Based on the extent of CO2 evolution during this study, the test item cannot be classified as readily biodegradable by the criteria set forth in OECD Guideline 301B since it did not achieve 60% CO2 evolution within a 10-day window of reaching 10% biodegradation.
However, CO2 evolution reached an average value of 46% by the end of the extended test (Day 56). This is a significant amount of mineralization and indicates that the test substance would not be persistent in the environment.

Executive summary:

This study was performed to determine the potential for ultimate biodegradation ofthe test item in an aerobic aqueous medium by the carbon dioxide evolution method, OECD Guideline 301, Method B. The amount of carbon dioxide (CO₂) released upon biodegradation of the test substance and a reference substance, sodium benzoate, was measured to assess the potential for ultimate biodegradation. Two blank controls (containing inoculum), a procedural control (containing inoculum and reference substance), and a toxicity control (containing inoculum, reference substance, and the tzest item) were established to account for background CO₂production, viability of the inoculum, and the toxicity of the test item, respectively. Test flasks were incubated aerobically in the dark for a period of 56 days. 

Results at Day 56:

The mean cumulative net percent CO₂evolved (percent biodegradation) from the aqueous test medium fortified with the test item at 10 mg C/L was 46.13% on day 56. The toxicity control produced a cumulative net percent CO₂of 50.60% (day 13) within 14 days, demonstrating that the test substance is not toxic to the inoculum as defined by OECD Guideline 301, Method B (i.e., <25% on day 14 is considered toxic).
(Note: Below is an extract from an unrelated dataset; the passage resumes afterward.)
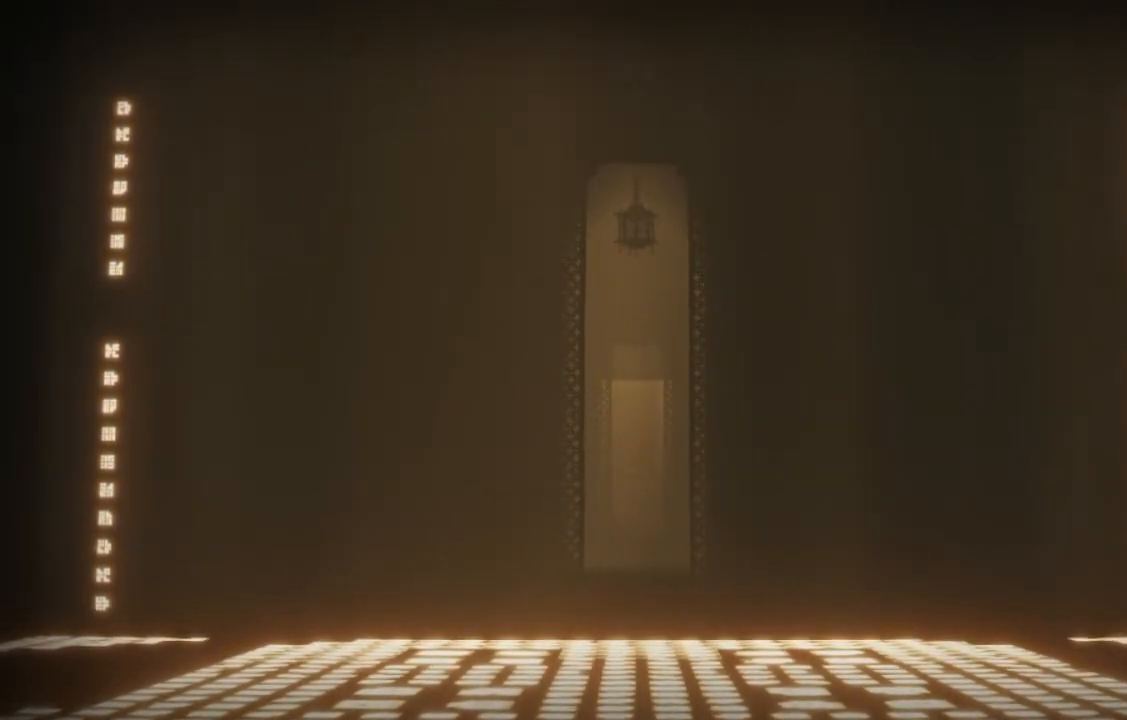
{"buttons": ["R1"], "left_stick": "up", "right_stick": "down", "events": []}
The cumulative net percent CO₂evolved from the procedural control was 62.37% of theoretical by day 14, thus meeting the “pass” criteria of the test (reaching 60% or greater CO₂evolution by day 14). This rapid biodegradation of sodium benzoate confirmed the presence of an active microbial population and system integrity.
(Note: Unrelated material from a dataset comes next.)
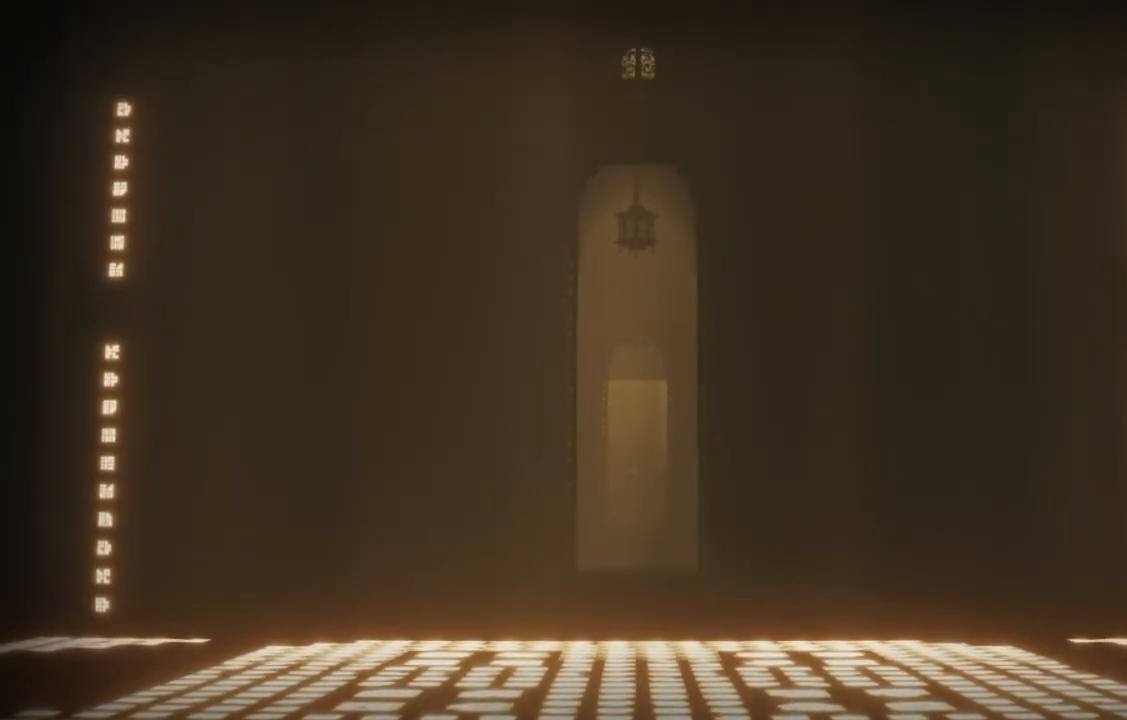
{"buttons": ["R1"], "left_stick": "up", "right_stick": "down", "events": []}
The difference between the replicates at the plateau and at test termination (i.e., day 56) did not exceed 20% variation.

The inorganic carbon content of the test substance vessels in the mineral medium at the beginning of the test was determined to be <5% of the total carbon.

The control blanks did not exceed 30 mg evolved CO₂per liter.

Conclusion at Day 56 :

Based on the extent of CO₂evolution during this study, the test substance cannot be classified as readily biodegradable by the criteria set forth in OECD Guideline 301, Method B since it did notachieve 60% CO₂evolution within a 10-day window of reaching 10% biodegradation. However, CO₂evolution reached an average value of 46% by the end of the extended test. This is a significant amount of mineralization and indicates that the test substance would not be persistent in the environment.